-
Notifications
You must be signed in to change notification settings - Fork 0
DiagnosingFailures
This document will describe how to go about triaging your Autotest results and finding out what went wrong.
A lot of times when tests fail there are a number of things that could have come into play. Below are a few things that should be considered.
- Baseline
- What changed between tests
- Look at the raw results
Having a baseline is an absolute must. Have you run these tests on this particular system before? Did it pass without any issues? These are questions you should be asking yourself. If you do not have a baseline that is the first thing to establish. It really is as simple as running a job and making note of the results.
A lot of the time that people have tests fail they do not consider what changed in between tests. Any change what so ever is important to make note of. From something big like, did I change the kernel? To something small like did I move my system to a different area which may have impacted the cooling of the system?

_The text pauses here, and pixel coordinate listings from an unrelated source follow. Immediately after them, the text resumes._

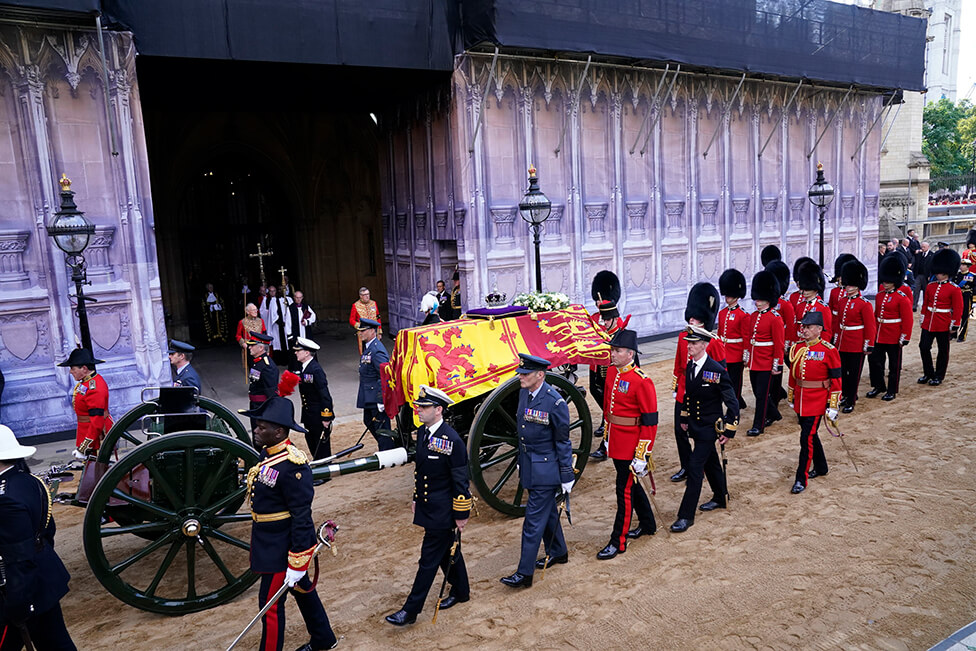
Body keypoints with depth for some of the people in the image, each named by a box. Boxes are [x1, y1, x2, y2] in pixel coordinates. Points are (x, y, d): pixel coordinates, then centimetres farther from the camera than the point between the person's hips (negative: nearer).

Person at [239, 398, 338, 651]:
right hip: (267, 541, 9)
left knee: (271, 603, 4)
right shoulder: (267, 453, 0)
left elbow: (302, 516, -26)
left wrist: (297, 564, -22)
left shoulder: (292, 466, -28)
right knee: (302, 589, 24)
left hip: (282, 547, -9)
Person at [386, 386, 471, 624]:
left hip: (443, 512, -8)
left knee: (429, 559, 1)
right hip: (427, 507, 8)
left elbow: (460, 481, -17)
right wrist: (416, 498, 19)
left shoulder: (452, 440, -23)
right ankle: (460, 591, 41)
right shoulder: (422, 432, 3)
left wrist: (461, 515, -13)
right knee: (447, 552, 23)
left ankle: (411, 611, 10)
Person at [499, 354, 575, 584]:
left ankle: (525, 573, 7)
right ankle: (558, 552, 42)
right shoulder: (524, 393, 2)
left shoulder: (555, 402, -22)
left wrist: (567, 476, -11)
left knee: (534, 520, -2)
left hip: (546, 469, -8)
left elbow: (563, 441, -15)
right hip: (530, 465, 8)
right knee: (547, 511, 23)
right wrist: (521, 461, 20)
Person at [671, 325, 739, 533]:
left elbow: (733, 403, -16)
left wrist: (729, 431, -15)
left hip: (709, 428, -7)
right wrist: (685, 418, 18)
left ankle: (686, 516, -1)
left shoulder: (717, 371, -21)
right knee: (710, 463, 23)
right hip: (695, 426, 7)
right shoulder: (690, 366, 1)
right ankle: (721, 498, 44)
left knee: (695, 468, -8)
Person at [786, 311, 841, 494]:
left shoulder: (828, 350, -11)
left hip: (817, 402, -6)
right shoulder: (797, 348, 5)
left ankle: (801, 479, 0)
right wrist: (791, 397, 18)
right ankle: (821, 467, 39)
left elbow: (836, 379, -8)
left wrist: (833, 405, -10)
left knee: (806, 438, -8)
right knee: (811, 435, 19)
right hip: (801, 401, 6)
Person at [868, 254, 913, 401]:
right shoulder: (879, 296, 8)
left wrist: (904, 338, -12)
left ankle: (892, 391, 17)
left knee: (894, 364, 6)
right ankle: (879, 386, 22)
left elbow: (907, 320, -10)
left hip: (894, 338, -6)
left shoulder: (902, 298, -10)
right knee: (874, 360, 6)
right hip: (878, 336, 6)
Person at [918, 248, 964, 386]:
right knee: (924, 347, 2)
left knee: (943, 351, 7)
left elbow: (958, 309, -7)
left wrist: (954, 326, -9)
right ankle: (928, 374, 18)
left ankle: (939, 376, 18)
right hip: (928, 323, 4)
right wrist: (923, 320, 11)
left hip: (943, 325, -4)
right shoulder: (930, 286, 6)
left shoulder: (954, 289, -7)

Lastly if nothing has changed and you have established a baseline for your machines it is time to delve into the results.
There are a few key areas worth looking at when evaluating what could have went wrong with your job. From the*View Job*tab click on *raw results log.*Here you will be presented with a directory structure that represents your job flat files. If you created a job with multiple machines there will be individual directories for each machine. Navigate to the machine you want to investigate.

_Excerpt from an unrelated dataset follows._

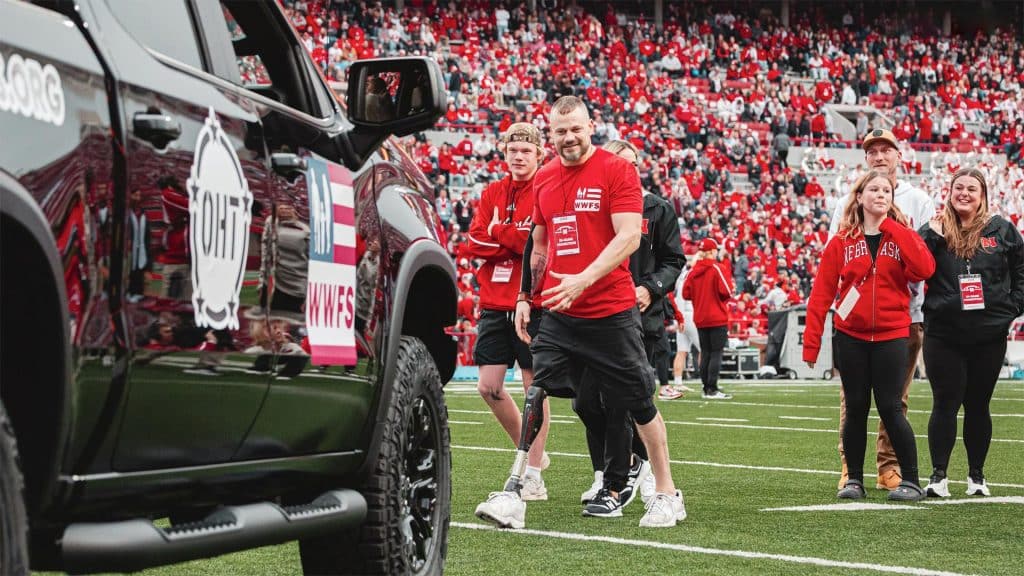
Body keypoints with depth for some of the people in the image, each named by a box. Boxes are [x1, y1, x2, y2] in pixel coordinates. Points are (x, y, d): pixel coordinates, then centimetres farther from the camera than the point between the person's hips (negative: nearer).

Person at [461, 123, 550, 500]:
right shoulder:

All tests run including the main autotest job will have a debug directory. Here you will find the majority of the information you need to diagnose issues with tests.
The following files will give you insight into what autotest was doing at the time.
- debug/autoserv.ERROR
- debug/autoserv.DEBUG
- debug/client.log.*
If you have console support (via conmux) you should also take a look at conmux.log
If at any point autotest produced a stacktrace, autoserv.ERROR will most likely contain this information. That is a good place to start if the test run failed and you want to see if autotest itself as at fault for the problem.

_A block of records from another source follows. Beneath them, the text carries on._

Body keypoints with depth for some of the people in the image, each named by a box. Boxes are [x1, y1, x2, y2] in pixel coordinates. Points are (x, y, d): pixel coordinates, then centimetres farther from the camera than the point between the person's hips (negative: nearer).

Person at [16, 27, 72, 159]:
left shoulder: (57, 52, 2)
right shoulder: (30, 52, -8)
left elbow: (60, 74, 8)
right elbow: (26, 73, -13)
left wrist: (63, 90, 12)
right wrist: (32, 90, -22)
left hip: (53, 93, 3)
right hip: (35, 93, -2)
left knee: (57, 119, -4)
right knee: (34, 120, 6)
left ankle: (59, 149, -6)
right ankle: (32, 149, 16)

If both of these files are clean next we go to the <hostname>/test/ directory.
For example: http://test.kernel.org/results/IBM/126959/kernbench/
Here we are investigating why kernbench failed for this particular kernel. The first place we want to look at is the debug directory. There we see three files
- build_log
- stderr
- stdout
Starting with stderr we see
/usr/local/autobench/autotest/tests/kernbench/src/linux/arch/x86_64/defconfig:111: trying to assign nonexistent symbol HAVE_DEC_LOCK
Alright that gives us some insight. Lets poke around a bit more. The stdout file is 45k I am going to skip that and look at build_log:
SYMLINK include/asm -> include/asm-x86_64 CHK include/linux/version.h HOSTCC scripts/basic/fixdep UPD include/linux/version.h HOSTCC scripts/basic/split-include HOSTCC scripts/basic/docproc SPLIT include/linux/autoconf.h -> include/config/* CC arch/x86_64/kernel/asm-offsets.s arch/x86_64/kernel/asm-offsets.c:1: error: code model `kernel' not supported in the 32 bit mode HOSTCC scripts/kallsyms HOSTCC scripts/conmakehash HOSTCC scripts/bin2c make[1]: *** [arch/x86_64/kernel/asm-offsets.s] Error 1 make: *** [prepare0] Error 2 make: *** Waiting for unfinished jobs.... CC scripts/mod/empty.o scripts/mod/empty.c:1: error: code model `kernel' not supported in the 32 bit mode HOSTCC scripts/mod/mk_elfconfig make[2]: *** [scripts/mod/empty.o] Error 1 make[2]: *** Waiting for unfinished jobs.... make[1]: *** [scripts/mod] Error 2 make[1]: *** Waiting for unfinished jobs.... make: *** [scripts] Error 2
The two errors listed there are common errors when trying to cross compile a 64 bit kernel on a 32 bit system.
In general test diagnoses should be that straight forward. Obvious this cannot cover all cases.
The sysinfo directory is exactly what it sounds like. A directory that contains as much information as possible that can be gathered from the machine. Of all the information these are files you should pay particular information to:
- dmesg
- uname -a
- cmdline
- The kernel boot command line
- df
- meminfo
In general this directory is your second bet for finding issues. Most files are self explanatory, you should always examine dmesg to make sure your boot was clean. Then depending on what test you were running that failed examine files that will give you insight to that particular piece of hardware.
A lot of times you will run into the case that all of your machines but two or three pass. While you may be able to figure out why most of them failed by looking at files it is sometimes advantageous to run the autotest process individually on the problem machines
Log in to the machine and change to /home/autotest, there you will find the installation that the server put on this particular system.
The last control file of the job that was run is also available to you: control.autoserv
To start the job over again run the following:
[root@udc autotest]#bin/autotest control.autoserv
This is exactly how the autotest server starts jobs on client machines.
If you have a large control file that runs multiple tests and you are only interested in one or two of them you can safely edit this file and remove any tests that you know work for sure. A lot of the time failures can be diagnosed by babysitting a machine and seeing what else is going on with general diagnostic on a machine.